Network-centric warfare (NCW) is a doctrine developed in the late 1990s by the United States Department of Defense that treats the armed forces as a distributed system of sensors, decision-makers, and weapons platforms linked by robust data networks. The concept was popularized by Vice Admiral Arthur Cebrowski and John Garstka in their 1998 Proceedings article "Network-Centric Warfare: Its Origin and Future," and was institutionalized when the Office of Force Transformation was established in 2001 under Cebrowski's leadership.
The core claim of NCW is that linking geographically dispersed forces into a shared information grid produces a measurable advantage: better situational awareness, faster command tempo, and what proponents call self-synchronization of units in the field. The doctrine draws explicitly on business-world ideas about networked enterprises and Metcalfe's Law, arguing that combat power scales with the number of well-connected nodes rather than the mass of platforms.
NCW rests on four tenets commonly cited in U.S. doctrinal literature:
- A robustly networked force improves information sharing.
- Information sharing enhances the quality of information and shared situational awareness.
- Shared awareness enables collaboration and self-synchronization.
- These, in turn, increase mission effectiveness.
Critics — including military sociologists and some serving officers — have argued that NCW overstates the reliability of networks under electronic attack, underweights the human and cognitive dimensions of war, and assumes adversaries cannot adapt asymmetrically.
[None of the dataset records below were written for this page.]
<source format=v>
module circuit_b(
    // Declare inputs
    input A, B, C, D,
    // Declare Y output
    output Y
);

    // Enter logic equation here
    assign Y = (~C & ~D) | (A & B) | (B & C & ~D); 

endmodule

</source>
Experiences in Iraq after 2003 and observations from the Russia–Ukraine war since 2022 have prompted debate over whether dense networks create new vulnerabilities, such as signal emissions that betray positions to drones and electronic warfare units.
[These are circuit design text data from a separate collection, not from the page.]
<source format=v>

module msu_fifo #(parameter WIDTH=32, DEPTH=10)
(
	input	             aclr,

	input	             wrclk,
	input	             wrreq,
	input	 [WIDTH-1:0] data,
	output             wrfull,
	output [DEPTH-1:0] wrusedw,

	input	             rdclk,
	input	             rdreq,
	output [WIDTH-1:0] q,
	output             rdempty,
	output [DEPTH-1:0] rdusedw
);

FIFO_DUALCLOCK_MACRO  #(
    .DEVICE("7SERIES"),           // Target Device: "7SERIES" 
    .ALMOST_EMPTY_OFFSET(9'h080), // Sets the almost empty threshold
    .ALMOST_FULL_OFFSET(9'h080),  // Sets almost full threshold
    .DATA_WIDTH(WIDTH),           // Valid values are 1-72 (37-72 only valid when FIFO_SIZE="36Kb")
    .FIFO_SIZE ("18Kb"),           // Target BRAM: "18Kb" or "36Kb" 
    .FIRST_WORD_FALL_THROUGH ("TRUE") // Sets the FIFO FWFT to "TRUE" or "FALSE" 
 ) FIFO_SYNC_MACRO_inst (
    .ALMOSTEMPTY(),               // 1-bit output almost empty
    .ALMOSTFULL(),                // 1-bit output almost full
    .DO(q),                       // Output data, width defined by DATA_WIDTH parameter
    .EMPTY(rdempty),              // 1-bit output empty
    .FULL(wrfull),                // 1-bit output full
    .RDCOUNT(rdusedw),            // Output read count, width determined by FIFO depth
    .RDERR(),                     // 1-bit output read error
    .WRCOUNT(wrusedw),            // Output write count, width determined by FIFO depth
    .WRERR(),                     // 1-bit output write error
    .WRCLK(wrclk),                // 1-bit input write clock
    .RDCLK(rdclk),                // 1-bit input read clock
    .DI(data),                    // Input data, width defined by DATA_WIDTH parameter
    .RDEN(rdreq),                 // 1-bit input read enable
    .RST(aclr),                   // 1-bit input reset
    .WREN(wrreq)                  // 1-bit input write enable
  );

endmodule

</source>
NCW has since influenced allied doctrines, including the UK's Network Enabled Capability and NATO's work on Federated Mission Networking, and is a conceptual ancestor of more recent U.S. concepts such as Joint All-Domain Command and Control (JADC2).
Example
In the 2003 invasion of Iraq, U.S. forces used Blue Force Tracker and networked command systems to coordinate rapid armored advances, a frequently cited operational demonstration of network-centric warfare principles.
Frequently asked questions
It was popularized by Vice Admiral Arthur Cebrowski and John Garstka in a 1998 article in the U.S. Naval Institute's Proceedings magazine.